Già lo scorso novembre circa cinquanta persone erano state trasferite dal C.A.R.A. di Castelnuovo. Le proteste dei richiedenti asilo avevano portato a un incontro con il Prefetto, durante il quale era stato assicurato che i trasferimenti non sarebbero più avvenuti secondo quelle modalità e che si sarebbero avviate procedure per tenere conto delle necessità dei richiedenti asilo. A quanto pare però il sistema di accoglienza cieco e dissennato che da anni governa la vita dei richiedenti asilo in Italia non permette di agire diversamente: i trasferimenti vengono motivati dalla necessità di fare spazio al C.A.R.A. per “accogliere” le persone arrivate negli ultimi giorni sulle coste italiane. Secondo la RoadMap varata dal governo i CARA dovrebbero lasciare il posto agli HUB regionali, centri di “smistamento” in cui i richiedenti asilo dovrebbero permanere per un periodo compreso tra i 7 e i 30 giorni. Se i trasferimenti sono dovuti a questa trasformazione chiediamo nuovamente informazioni chiare sulle modalità di transizione da una tipologia di centro a un’altra; chiediamo che i richiedenti asilo siano informati sui tempi e le procedure da seguire, e che, ove necessario, vengano inseriti in centri di seconda accoglienza senza essere sradicati dal territorio in cui hanno avviato i propri progetti di vita. Le persone che devono essere trasferite vivono a Castelnuovo da diversi mesi, alcuni da anni. A Roma stanno costruendo una parte della loro vita, fatta di relazioni, amicizie, attività formative, lavori, associazionismo, in molti casi percorsi terapeutici e riabilitativi.

Per l’ennesima volta i richiedenti asilo e i rifugiati vengono considerati semplici oggetti da spostare dove più conviene sulla scia di un’emergenza permanente che annulla le persone rimpiazzandole con i numeri. Siamo stanchi di giustificare azioni folli sulla base di una presunta emergenza. Le migrazioni non sono ondate che si abbattono d’improvviso sulle frontiere europee: da sempre le persone si spostano da un continente all’altro, come l’Italia dovrebbe ricordare, spinte dalle motivazioni più diverse. L’Europa, con i suoi muri sempre più alti e sempre più numerosi, continua a creare emergenze, crisi umanitarie e situazioni in cui gli individui e le storie non trovano spazio, in cui la dignità delle persone viene calpestata in nome della difesa dei confini e di una “gestione ordinata dei flussi migratori”.

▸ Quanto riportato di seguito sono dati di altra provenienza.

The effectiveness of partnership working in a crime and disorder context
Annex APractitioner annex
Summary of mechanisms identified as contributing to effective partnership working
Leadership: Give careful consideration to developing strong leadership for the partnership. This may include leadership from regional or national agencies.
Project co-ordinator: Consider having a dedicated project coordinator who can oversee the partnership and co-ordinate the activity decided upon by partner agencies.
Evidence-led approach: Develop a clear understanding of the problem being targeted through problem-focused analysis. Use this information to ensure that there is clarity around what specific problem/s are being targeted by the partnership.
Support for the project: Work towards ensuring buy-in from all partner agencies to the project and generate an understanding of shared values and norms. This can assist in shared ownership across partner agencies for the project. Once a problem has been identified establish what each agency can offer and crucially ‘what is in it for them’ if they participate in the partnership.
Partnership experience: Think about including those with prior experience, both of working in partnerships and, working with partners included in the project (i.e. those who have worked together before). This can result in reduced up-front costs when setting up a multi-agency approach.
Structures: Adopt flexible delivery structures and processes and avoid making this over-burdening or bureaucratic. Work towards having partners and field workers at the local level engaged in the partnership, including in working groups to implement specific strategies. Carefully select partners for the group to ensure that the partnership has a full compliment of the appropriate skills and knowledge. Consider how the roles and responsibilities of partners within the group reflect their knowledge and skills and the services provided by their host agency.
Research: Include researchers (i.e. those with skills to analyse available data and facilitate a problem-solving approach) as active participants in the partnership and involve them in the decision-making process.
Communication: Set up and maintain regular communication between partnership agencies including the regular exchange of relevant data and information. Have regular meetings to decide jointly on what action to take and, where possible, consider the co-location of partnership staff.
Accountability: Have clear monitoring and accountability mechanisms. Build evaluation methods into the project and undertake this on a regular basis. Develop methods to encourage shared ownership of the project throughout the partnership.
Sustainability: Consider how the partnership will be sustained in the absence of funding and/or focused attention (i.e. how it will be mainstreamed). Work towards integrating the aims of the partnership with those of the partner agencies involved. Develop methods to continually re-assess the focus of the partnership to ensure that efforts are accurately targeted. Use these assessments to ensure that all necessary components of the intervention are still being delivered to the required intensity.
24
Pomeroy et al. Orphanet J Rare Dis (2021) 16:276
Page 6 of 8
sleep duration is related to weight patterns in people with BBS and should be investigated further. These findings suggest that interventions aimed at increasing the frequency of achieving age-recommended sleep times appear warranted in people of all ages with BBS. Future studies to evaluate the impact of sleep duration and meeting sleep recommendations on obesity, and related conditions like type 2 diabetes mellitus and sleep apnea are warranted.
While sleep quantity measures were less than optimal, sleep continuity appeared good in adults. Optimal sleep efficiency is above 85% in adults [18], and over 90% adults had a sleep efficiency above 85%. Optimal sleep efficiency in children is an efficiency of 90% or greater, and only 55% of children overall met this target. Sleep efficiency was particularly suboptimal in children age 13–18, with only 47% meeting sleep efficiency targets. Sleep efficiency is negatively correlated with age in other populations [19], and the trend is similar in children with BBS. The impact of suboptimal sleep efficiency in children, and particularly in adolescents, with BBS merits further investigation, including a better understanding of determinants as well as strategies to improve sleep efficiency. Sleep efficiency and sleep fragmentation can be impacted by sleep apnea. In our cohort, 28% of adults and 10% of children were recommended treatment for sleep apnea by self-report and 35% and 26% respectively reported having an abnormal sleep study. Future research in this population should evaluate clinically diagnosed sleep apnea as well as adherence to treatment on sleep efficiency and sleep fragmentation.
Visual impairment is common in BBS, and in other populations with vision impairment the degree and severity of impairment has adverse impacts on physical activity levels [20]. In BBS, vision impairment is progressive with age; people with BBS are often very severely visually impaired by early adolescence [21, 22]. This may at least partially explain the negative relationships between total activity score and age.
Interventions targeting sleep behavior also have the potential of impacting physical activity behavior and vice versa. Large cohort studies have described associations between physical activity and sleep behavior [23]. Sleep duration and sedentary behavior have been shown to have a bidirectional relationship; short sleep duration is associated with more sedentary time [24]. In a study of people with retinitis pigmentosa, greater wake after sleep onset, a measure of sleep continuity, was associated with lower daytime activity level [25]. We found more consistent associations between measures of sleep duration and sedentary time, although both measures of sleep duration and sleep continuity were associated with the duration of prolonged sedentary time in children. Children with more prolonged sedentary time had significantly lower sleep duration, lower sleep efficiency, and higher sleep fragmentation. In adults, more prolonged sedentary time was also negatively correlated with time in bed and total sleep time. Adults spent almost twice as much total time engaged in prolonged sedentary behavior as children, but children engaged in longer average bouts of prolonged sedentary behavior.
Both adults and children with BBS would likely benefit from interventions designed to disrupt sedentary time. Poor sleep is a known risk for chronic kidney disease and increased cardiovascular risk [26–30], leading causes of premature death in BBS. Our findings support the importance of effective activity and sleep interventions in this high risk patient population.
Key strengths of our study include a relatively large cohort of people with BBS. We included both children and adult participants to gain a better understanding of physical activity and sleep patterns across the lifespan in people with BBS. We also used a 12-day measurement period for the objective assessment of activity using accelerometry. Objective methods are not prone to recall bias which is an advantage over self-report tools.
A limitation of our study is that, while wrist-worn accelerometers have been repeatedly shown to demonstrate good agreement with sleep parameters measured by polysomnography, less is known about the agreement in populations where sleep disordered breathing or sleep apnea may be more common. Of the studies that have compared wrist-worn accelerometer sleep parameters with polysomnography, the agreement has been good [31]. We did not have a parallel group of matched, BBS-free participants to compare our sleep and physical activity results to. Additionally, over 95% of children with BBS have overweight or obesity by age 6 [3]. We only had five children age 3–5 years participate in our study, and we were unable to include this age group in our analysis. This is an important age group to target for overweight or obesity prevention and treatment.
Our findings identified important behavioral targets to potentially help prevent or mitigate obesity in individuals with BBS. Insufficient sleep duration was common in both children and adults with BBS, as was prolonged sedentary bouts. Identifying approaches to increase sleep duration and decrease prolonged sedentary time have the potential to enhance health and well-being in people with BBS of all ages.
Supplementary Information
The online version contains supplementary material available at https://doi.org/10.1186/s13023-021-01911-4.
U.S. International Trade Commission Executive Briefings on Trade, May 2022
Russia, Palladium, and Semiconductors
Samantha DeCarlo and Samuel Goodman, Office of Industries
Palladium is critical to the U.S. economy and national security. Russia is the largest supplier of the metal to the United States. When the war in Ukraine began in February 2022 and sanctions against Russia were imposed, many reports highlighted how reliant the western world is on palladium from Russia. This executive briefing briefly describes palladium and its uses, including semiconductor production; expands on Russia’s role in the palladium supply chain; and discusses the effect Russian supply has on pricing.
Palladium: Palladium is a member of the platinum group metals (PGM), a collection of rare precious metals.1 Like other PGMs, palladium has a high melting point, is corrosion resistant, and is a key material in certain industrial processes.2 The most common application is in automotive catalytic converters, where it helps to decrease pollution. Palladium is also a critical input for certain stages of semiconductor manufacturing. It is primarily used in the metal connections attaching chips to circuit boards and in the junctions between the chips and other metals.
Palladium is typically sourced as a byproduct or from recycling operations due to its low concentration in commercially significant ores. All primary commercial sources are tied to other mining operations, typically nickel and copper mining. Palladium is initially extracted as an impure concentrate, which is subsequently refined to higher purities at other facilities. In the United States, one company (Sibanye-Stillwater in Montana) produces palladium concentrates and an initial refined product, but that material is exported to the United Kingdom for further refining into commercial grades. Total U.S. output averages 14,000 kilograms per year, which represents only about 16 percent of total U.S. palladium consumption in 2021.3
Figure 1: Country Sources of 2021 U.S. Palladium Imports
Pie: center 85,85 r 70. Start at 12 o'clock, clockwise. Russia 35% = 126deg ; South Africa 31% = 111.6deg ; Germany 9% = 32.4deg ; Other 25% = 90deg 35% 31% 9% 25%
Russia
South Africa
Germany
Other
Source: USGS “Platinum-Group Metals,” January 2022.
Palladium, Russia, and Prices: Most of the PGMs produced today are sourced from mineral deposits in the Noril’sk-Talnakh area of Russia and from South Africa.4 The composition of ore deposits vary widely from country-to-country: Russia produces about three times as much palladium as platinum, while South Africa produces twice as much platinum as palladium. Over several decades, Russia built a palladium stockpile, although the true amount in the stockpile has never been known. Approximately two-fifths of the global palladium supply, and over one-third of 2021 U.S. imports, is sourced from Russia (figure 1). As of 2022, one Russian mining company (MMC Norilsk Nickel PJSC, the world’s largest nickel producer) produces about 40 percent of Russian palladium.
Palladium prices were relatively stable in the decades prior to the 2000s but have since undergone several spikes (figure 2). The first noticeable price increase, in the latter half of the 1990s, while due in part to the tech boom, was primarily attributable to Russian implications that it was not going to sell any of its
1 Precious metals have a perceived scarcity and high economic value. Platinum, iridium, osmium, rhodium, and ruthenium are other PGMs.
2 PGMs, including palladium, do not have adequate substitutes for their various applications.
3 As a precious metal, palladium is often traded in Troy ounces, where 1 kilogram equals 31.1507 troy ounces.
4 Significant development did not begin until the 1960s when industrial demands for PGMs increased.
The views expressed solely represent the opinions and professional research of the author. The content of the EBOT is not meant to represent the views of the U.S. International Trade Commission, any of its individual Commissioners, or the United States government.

L’interlocuzione di oggi con la Prefettura ha nuovamente rimandato le responsabilità al Ministero degli Interni, senza fornire ai manifestanti alcuna risposta.

Chiediamo che i trasferimenti vengano immediatamente bloccati finché non siano chiare le procedure e le garanzie per i richiedenti asilo.

Per questo motivo, i richiedenti asilo del C.A.R.A. manifesteranno di nuovo martedì 17 maggio. Per chiunque voglia essere lì a dare supporto, l’appuntamento è alle ore 10.00 di fronte alla Prefettura in piazza SS. Apostoli.